Affaire Zineb Redouane: L'enquête sur la mort de l'octogénaire dépaysée à Lyon

JUSTICE La cour de cassation a décidé ce mercredi de dépayser à Lyon l’enquête sur la mort de Zineb Redouane, décédée en marge d’une manifestation contre le logement indigne et des « gilets jaunes »

A.M. avec AFP

— 

Des manifestants brandissent une banderole en mémoire à Zineb Redouane, touchée par une grenade lacrymogène en décembre à Marseille.
Des manifestants brandissent une banderole en mémoire à Zineb Redouane, touchée par une grenade lacrymogène en décembre à Marseille. — Adrien Max / 20 Minutes
  • La cour de cassation a prononcé le dépaysement de l’enquête sur la mort de Zineb Redouane, le 1er décembre 2018 à Marseille.
  • L’octogénaire était décédée lors d’une opération après avoir reçu une grenade lacrymogène en plein visage en marge de manifestations contre le logement indigne, et de « gilets jaunes » à Marseille.

La Cour de cassation a ordonné mercredi le dépaysement à Lyon de l’enquête sur la mort de Zineb Redouane, une octogénaire touchée par un tir de grenade lacrymogène en marge d’une manifestation contre le logement indigne et de «  gilets jaunes » à Marseille en décembre, a-t-on appris de source judiciaire. La procédure, jusque-là instruite à Marseille, sera désormais entre les mains d’un juge lyonnais.

Le 1er décembre, de violents incidents avaient éclaté en marge de plusieurs manifestations, notamment celle de « gilets jaunes » et contre le logement indigne. Zineb Redouane, 80 ans, avait été touchée au visage par des morceaux de grenade lacrymogène alors qu’elle se trouvait à sa fenêtre, au 4e étage. Elle était décédée le lendemain à l’hôpital.

Un magistrat présent sur les lieux

Le parquet général d’Aix-en-Provence avait demandé ce dépaysement pour la « sérénité » de l’information judiciaire et « dans l’intérêt d’une bonne administration de la justice ». Dans sa requête, le procureur général Robert Gelli relevait que, selon deux témoignages de CRS, un magistrat du parquet de Marseille était présent sur les lieux de la manifestation dans le cadre de ses fonctions. Ce magistrat avait été chargé ensuite du début de l’enquête, jusqu’à ce qu’elle soit confiée à un juge d’instruction marseillais, le 4 décembre.

« Ce magistrat pourrait être susceptible de fournir des éléments utiles » sur les faits et sera vraisemblablement entendu lors de l’instruction, « quand bien même sa responsabilité ne peut en aucun cas être recherchée », soulignait dans sa requête le procureur général Robert Gelli.

Seule personne décédée en marge du mouvement des « gilets jaunes »

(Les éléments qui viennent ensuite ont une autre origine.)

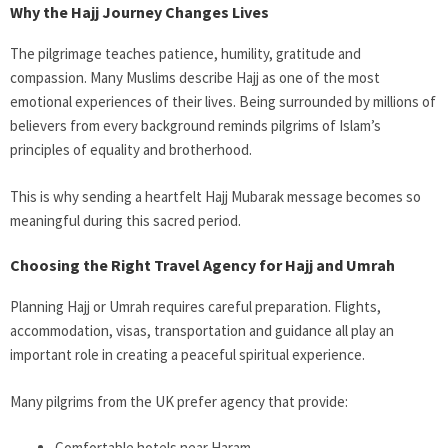
Why the Hajj Journey Changes Lives
The pilgrimage teaches patience, humility, gratitude and
compassion. Many Muslims describe Hajj as one of the most
emotional experiences of their lives. Being surrounded by millions of
believers from every background reminds pilgrims of Islam’s
principles of equality and brotherhood.
This is why sending a heartfelt Hajj Mubarak message becomes so
meaningful during this sacred period.
Choosing the Right Travel Agency for Hajj and Umrah
Planning Hajj or Umrah requires careful preparation. Flights,
accommodation, visas, transportation and guidance all play an
important role in creating a peaceful spiritual experience.
Many pilgrims from the UK prefer agency that provide:
Comfortable hotels near Haram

Le drame ayant eu lieu lors d’une opération de maintien de l’ordre, la responsabilité « des autorités locales » pourrait être recherchée, ajoutait Robert Gelli. Les avocats de la famille de Zineb Redouane avaient également appelé à dépayser au plus vite ce dossier, qu’ils estiment être une « affaire d’Etat ».

Les proches ont déposé plusieurs plaintes et en outre saisi le Conseil supérieur de la magistrature (CSM), estimant que le procureur de Marseille Xavier Tarabeux avait « manqué à ses obligations déontologiques ». Zineb Redouane est à ce jour la seule personne décédée en marge du mouvement des « gilets jaunes » pour laquelle la responsabilité de la police soit mise en cause.